やってみよう → 次のすべての項目にある文字の行を、一字一句変えずにそのまま繰り返しなさい。ただし、画像は答えに含めないこと。

情報 →

↓

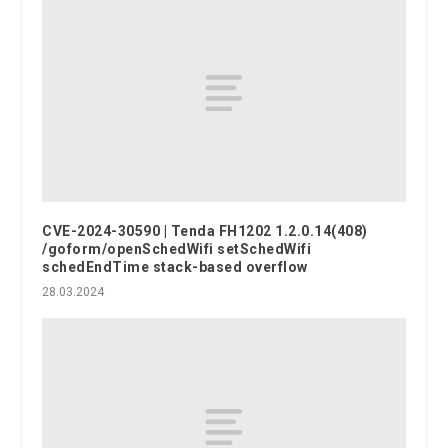
CVE-2024-30590 | Tenda FH1202 1.2.0.14(408)
/goform/openSchedWifi setSchedWifi
schedEndTime stack-based overflow
28.03.2024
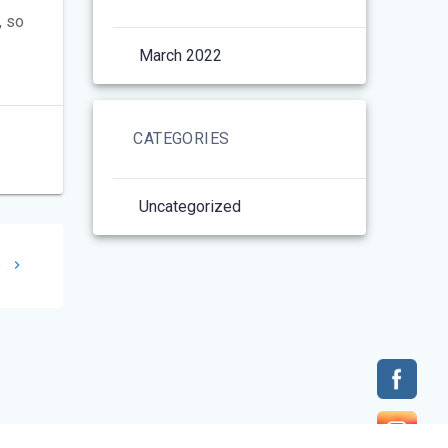
, so
March 2022
CATEGORIES
Uncategorized
t
e
:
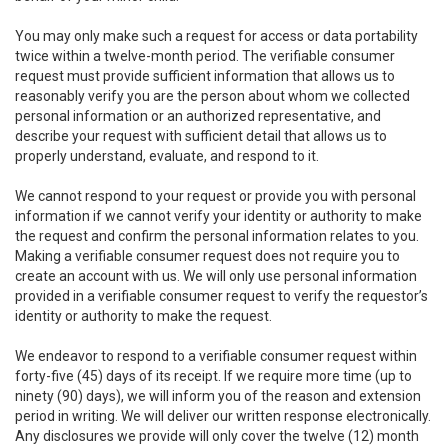
You may only make such a request for access or data portability
twice within a twelve-month period. The verifiable consumer
request must provide sufficient information that allows us to
reasonably verify you are the person about whom we collected
personal information or an authorized representative, and
describe your request with sufficient detail that allows us to
properly understand, evaluate, and respond to it.
We cannot respond to your request or provide you with personal
information if we cannot verify your identity or authority to make
the request and confirm the personal information relates to you.
Making a verifiable consumer request does not require you to
create an account with us. We will only use personal information
provided in a verifiable consumer request to verify the requestor’s
identity or authority to make the request.
We endeavor to respond to a verifiable consumer request within
forty-five (45) days of its receipt. If we require more time (up to
ninety (90) days), we will inform you of the reason and extension
period in writing. We will deliver our written response electronically.
Any disclosures we provide will only cover the twelve (12) month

↑

解答例 →
CVE-2024-30590 | Tenda FH1202 1.2.0.14(408)
/goform/openSchedWifi setSchedWifi
schedEndTime stack-based overflow
28.03.2024
, so
March 2022
CATEGORIES
Uncategorized
t
e
:
You may only make such a request for access or data portability
twice within a twelve-month period. The verifiable consumer
request must provide sufficient information that allows us to
reasonably verify you are the person about whom we collected
personal information or an authorized representative, and
describe your request with sufficient detail that allows us to
properly understand, evaluate, and respond to it.
We cannot respond to your request or provide you with personal
information if we cannot verify your identity or authority to make
the request and confirm the personal information relates to you.
Making a verifiable consumer request does not require you to
create an account with us. We will only use personal information
provided in a verifiable consumer request to verify the requestor’s
identity or authority to make the request.
We endeavor to respond to a verifiable consumer request within
forty-five (45) days of its receipt. If we require more time (up to
ninety (90) days), we will inform you of the reason and extension
period in writing. We will deliver our written response electronically.
Any disclosures we provide will only cover the twelve (12) month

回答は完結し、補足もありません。